The OpsClarity approach to anomaly detection is unique in that we do not rely on one single technique. We do not look at the problem purely as a time-series analysis problem. Instead, we combine our domain knowledge with the context we have from the OKG to create several highly specialized anomaly models. The OKG tells us what services run on a host, and which metrics are the most important to be collected for each service. For each service and metric combination, we have a statistical model used to detect anomalies from the metric. The models are tuned using curated domain knowledge to find the exact failure for each specific metric.

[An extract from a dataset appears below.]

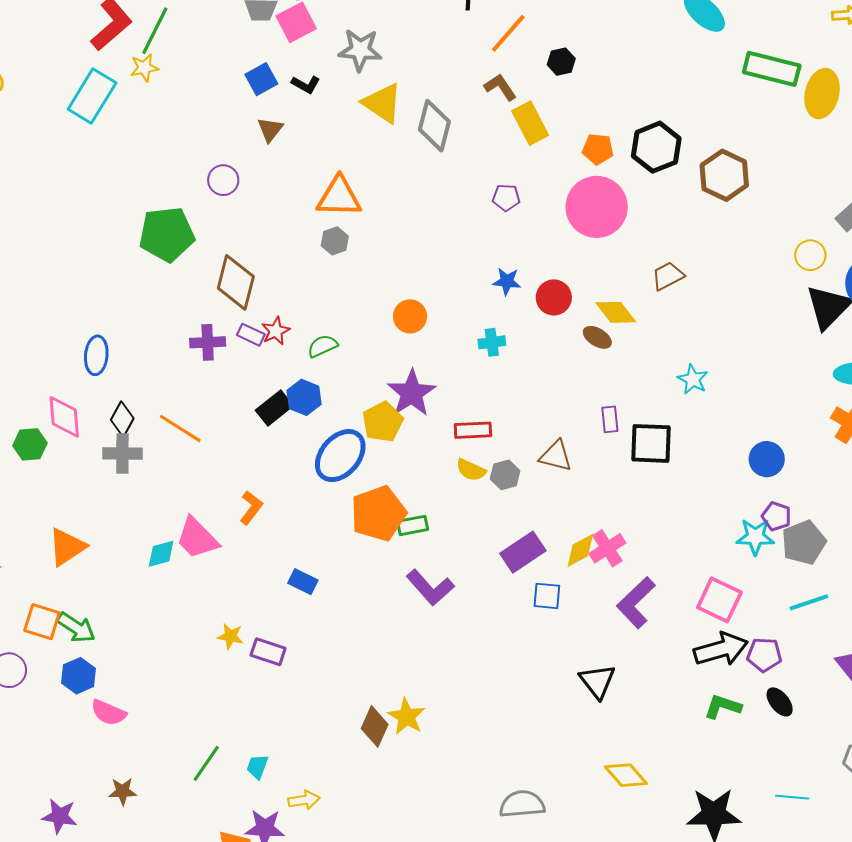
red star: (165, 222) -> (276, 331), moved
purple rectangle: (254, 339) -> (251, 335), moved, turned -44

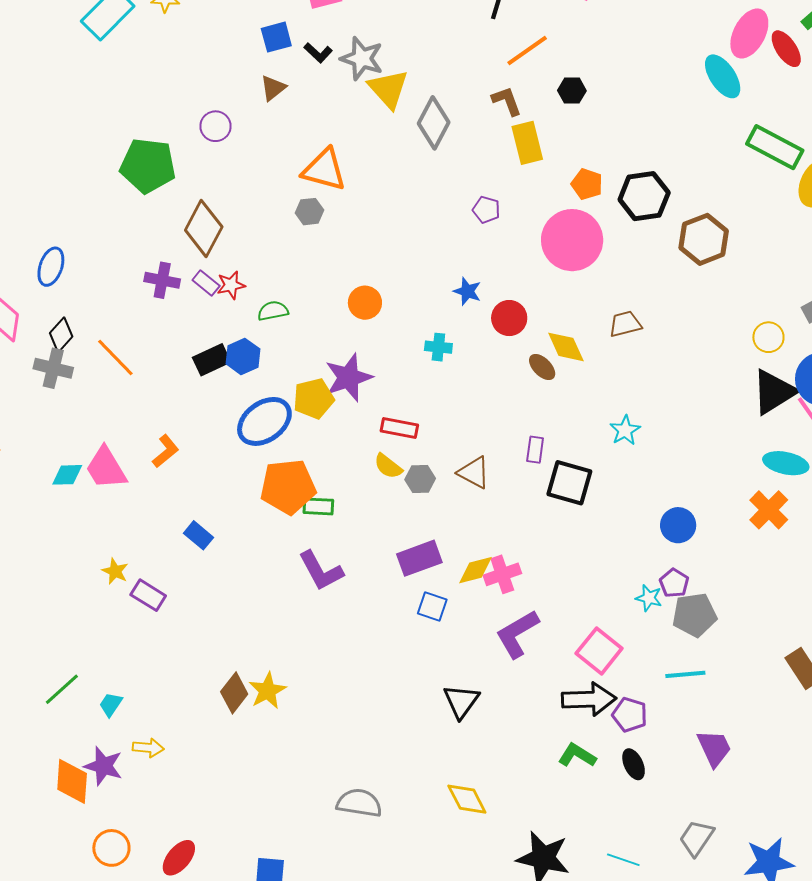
gray star: (360, 50) -> (362, 58), moved
cyan star: (755, 537) -> (649, 598), size x0.7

One simple example is the anomaly model for the “pending syncs” metric for Zookeeper. The OKG knows that in a healthy Zookeeper cluster the number of pending syncs should be at 0. So, the anomaly model for pending syncs triggers an anomaly if the number of pending syncs is non-zero for an extended period of time.

disk-anomaly

Kafka-anomaly

Kafka-anomaly-2

We have built custom models to monitor important operational and business impacting metrics like latency, throughput, requests, errors, etc. for a few services that are of prime importance to data-first applications, including Kafka, Storm, Redis, Memcached, Spark, Cassandra, etc. Some of these models include:

  1. Latency model: This model detects unusual behavior in latency metrics for several services.
  2. Connection count model: This model tracks the number of connections to various services and alerts on unusual behavior.
  3. Error count model: This model dynamically adapts to an acceptable baseline for errors and alerts if there are more than usual number of error, for example 4xx and 5xx error on ELBs.
  4. Queue size model: This model alerts if the consumer is not able to keep up with the producer in a queue service like Kafka, AWS SQS, etc.
  5. Disk Full model: This model alerts if the hard disk consumption shows an increased consumption rate or if the disk is predicted to be full within a preset amount of time.
  6. Seasonality corrected threshold: This model detects unusual behavior, in a seasonally adjusted fashion, in metrics related to incoming traffic for a number of services.
  7. Mean shift model: This model alerts if there are successive occurrence of sudden shifts in the level of the metric under consideration.
  8. Dynamic threshold model: This model alerts if a metric is persistently above a temporal dynamic threshold.

kafka metrics

Conclusion

OpsClarity has developed an intelligent, intuitive, and less cumbersome way of monitoring modern applications and data frameworks. We have developed a radically new operations monitoring solution based on data-science and machine learning that automates many of the time-consuming manual steps that an operations engineer has to execute on a daily basis. If you are an operations engineer on the frontlines of managing cloud-native, modern web-scale apps, here are some of the most important ways we can help with :

  1. Automatically discover your application topology: You can now see how your application and various services in the topology communicate with each other. And as your infrastructure scales up/down, your topology view also updates in real-time.
  2. We configure and collect all your service metrics automatically (no more dealing with managing config files across all your hosts!) to enable quick browsing of your critical service metrics in one place.
  3. Since all metrics are not the same, you cannot apply the same baselining algorithms to all your metrics. We have developed a library of complex algorithms based on the context of your specific metrics (which we are constantly learning) and use them to automatically baseline your metrics.
  4. In order to manage the false positive noise, we have sophisticated anomaly-ranking algorithms. You can now focus on the most critical anomalies and not have to deal with noise from false positives.
  5. We provide automated health status for all applications and services.
  6. We have a DVR-like view that allows you to go back in time and replay failures to understand how they propagated throughout the system. This is very useful for quick anomaly correlation and to deep-dive into a specific failure.